Topic Extraction Pipeline

  • ExtractTopicsJob runs in two passes:
    • Pass 1: Classifies agenda items into topics. Includes item-level document text (via AgendaItemDocument) and meeting-level packet/minutes text so the AI can identify topics even when agenda titles are generic (e.g. "PUBLIC HEARING").
    • Pass 2: Refines catch-all ordinance topics. Items tagged with topics in CATCHALL_TOPIC_NAMES (e.g. "height and area exceptions") get a second AI call that either keeps the tag (minor variance) or replaces it with a substantive civic concern (significant issue).
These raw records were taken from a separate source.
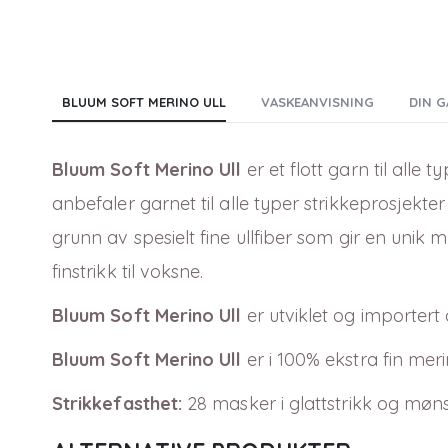
BLUUM SOFT MERINO ULL
VASKEANVISNING
DIN G
Bluum Soft Merino Ull
er et flott garn til alle 
anbefaler garnet til alle typer strikkeprosjekter 
grunn av spesielt fine ullfiber som gir en unik 
finstrikk til voksne.
Bluum Soft Merino Ull
er utviklet og importert
Bluum Soft Merino Ull
er i 100% ekstra fin mer
Strikkefasthet:
28 masker i glattstrikk og møns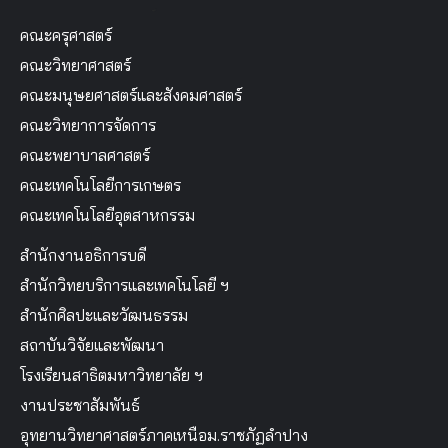
คณะครุศาสตร์
คณะวิทยาศาสตร์
คณะมนุษยศาสตร์และสังคมศาสตร์
คณะวิทยาการจัดการ
คณะพยาบาลศาสตร์
คณะเทคโนโลยีการเกษตร
คณะเทคโนโลยีอุตสาหกรรม
สำนักงานอธิการบดี
สำนักวิทยบริการและเทคโนโลยี ฯ
สำนักศิลปะและวัฒนธรรม
สถาบันวิจัยและพัฒนา
โรงเรียนสาธิตมหาวิทยาลัย ฯ
งานประชาสัมพันธ์
อุทยานวิทยาศาสตร์ภาคเหนือม.ราชภัฏลำปาง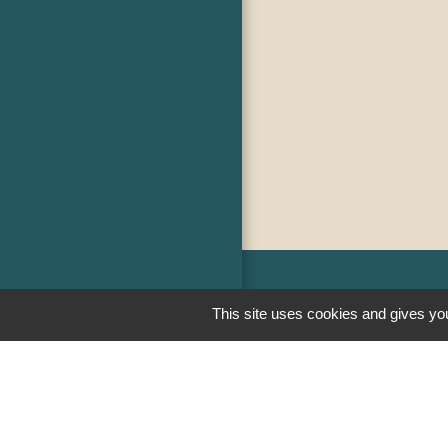
This site uses cookies and gives you
Liens
PREFECTURE D
RÉGION BOUR
COMTE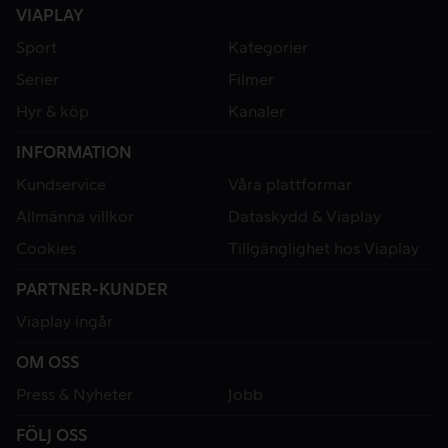
VIAPLAY
Sport
Kategorier
Serier
Filmer
Hyr & köp
Kanaler
INFORMATION
Kundservice
Våra plattformar
Allmänna villkor
Dataskydd & Viaplay
Cookies
Tillgänglighet hos Viaplay
PARTNER-KUNDER
Viaplay ingår
OM OSS
Press & Nyheter
Jobb
FÖLJ OSS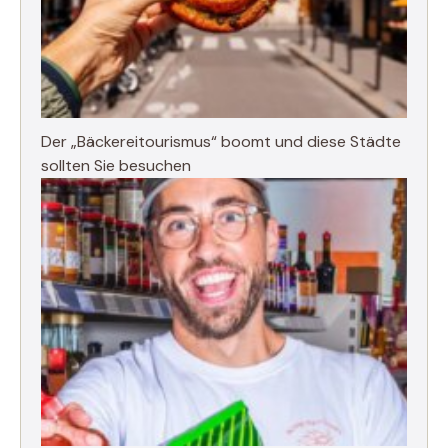
Der „Bäckereitourismus“ boomt und diese Städte
sollten Sie besuchen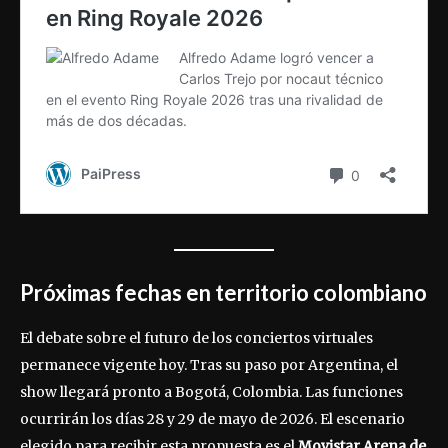
Próximas fechas en territorio colombiano
El debate sobre el futuro de los conciertos virtuales
permanece vigente hoy. Tras su paso por Argentina, el
show llegará pronto a Bogotá, Colombia. Las funciones
ocurrirán los días 28 y 29 de mayo de 2026. El escenario
elegido para recibir esta propuesta es el
Movistar Arena de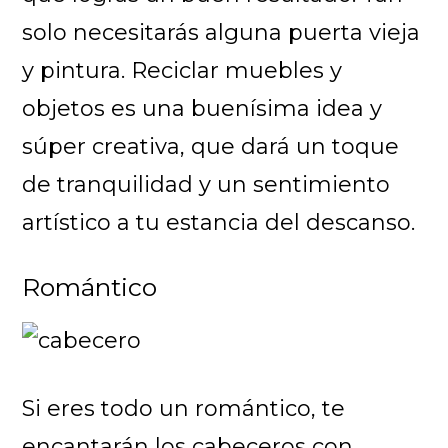
solo necesitarás alguna puerta vieja
y pintura. Reciclar muebles y
objetos es una buenísima idea y
súper creativa, que dará un toque
de tranquilidad y un sentimiento
artístico a tu estancia del descanso.
Romántico
Si eres todo un romántico, te
encantarán los cabeceros con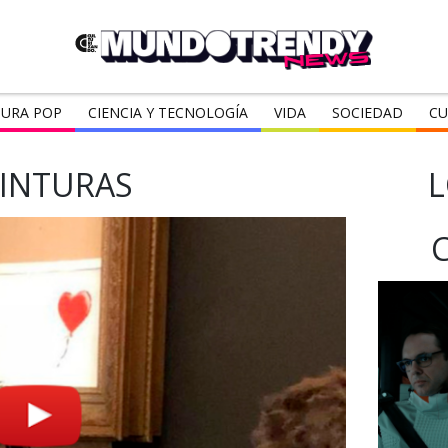
URA POP
CIENCIA Y TECNOLOGÍA
VIDA
SOCIEDAD
CU
INTURAS
L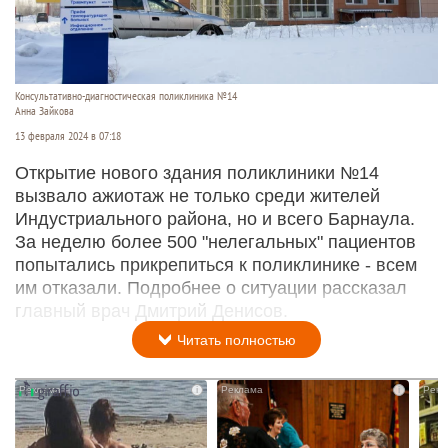
Консультативно-диагностическая поликлиника №14
Анна Зайкова
13 февраля 2024 в 07:18
Открытие нового здания поликлиники №14
вызвало ажиотаж не только среди жителей
Индустриального района, но и всего Барнаула.
За неделю более 500 "нелегальных" пациентов
попытались прикрепиться к поликлинике - всем
им отказали. Подробнее о ситуации рассказал
главный врач Дмитрий Денисов.
Читать полностью
i
i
Error-isolated so failures don't lose pass 1 results.
  • To add new catch-all ordinance sections, append to CATCHALL_TOPIC_NAMES in ExtractTopicsJob.
  • Topic names should be at a "neighborhood conversation" level — no addresses or applicant names.
  • Full pipeline to homepage: ExtractTopicsJobAgendaItemTopic (auto-creates TopicAppearance) → AutoTriageJob (approves/blocks) → SummarizeMeetingJob (sets resident_impact_score) → homepage "Coming Up" card requires approved status + resident_impact_score >= 3.

AI Usage

  • Use Ai::OpenAiService for OpenAI calls; do not scatter API calls across the codebase.
  • Prompts should:
    • Be explicit about output format (use JSON mode when parsing).
    • Require citations for summaries when page-aware text is available.
    • Prefer “I don’t know / not in document” to invention.
  • Always label AI-generated content in UI.

Data & Retrieval

  • Knowledgebase ingestion lives in KnowledgeSource/KnowledgeChunk + IngestKnowledgeSourceJob.
  • Retrieval behavior is centralized in RetrievalService and VectorService.
  • Keep retrieval caps/thresholds explicit and documented.

Style Guidelines

Ruby Style

  • Follow RuboCop Rails Omakase (.rubocop.yml).
  • Prefer small, readable methods over clever metaprogramming.
  • Prefer bin/rubocop to ensure consistent config.
  • No static typing framework (no Sorbet); avoid adding one.

Naming

  • Use conventional Rails names and namespaces:
    • Jobs: Documents::..., Scrapers::..., etc.
    • Models are singular (MeetingDocument, AgendaItemTopic).
  • Avoid ambiguous abbreviations; prefer clarity (e.g., meeting_document, not md).

Imports / Requires

  • Rails autoloading should handle most constants.
  • If you must require, prefer require "uri" at top of the file (as done in scrapers).

Database / Models

  • Prefer real DB constraints + validations for invariants:
    • Add indexes for uniqueness where needed.
    • Use belongs_to + has_many with appropriate dependent:.
  • Prefer find_or_create_by! for reference data (e.g., Member, Topic).

Error Handling

  • Handle external command failures explicitly:
    • Check exit status for system calls.
    • Record failure status on affected model (text_quality, ocr_status, etc.).
  • Avoid swallowing errors silently; log with enough context (IDs, URLs).

Formatting / Rendering

  • Keep views simple and data-prepared in controllers/jobs.
  • When rendering Markdown, keep output labeled as AI and encourage verification.
  • Reuse existing CSS classes/components before adding new ones.

Security / Secrets

  • Do not commit config/master.key (it is gitignored) or any .env files.
  • Credentials live in config/credentials.yml.enc and are decrypted via RAILS_MASTER_KEY.
  • Never print secrets in logs or console output.

Deployment Notes (Fly.io / Docker)

  • The Dockerfile installs poppler-utils and tesseract-ocr for PDF extraction/OCR.
  • If deploying via buildpacks instead of Docker, ensure equivalent OS packages are installed.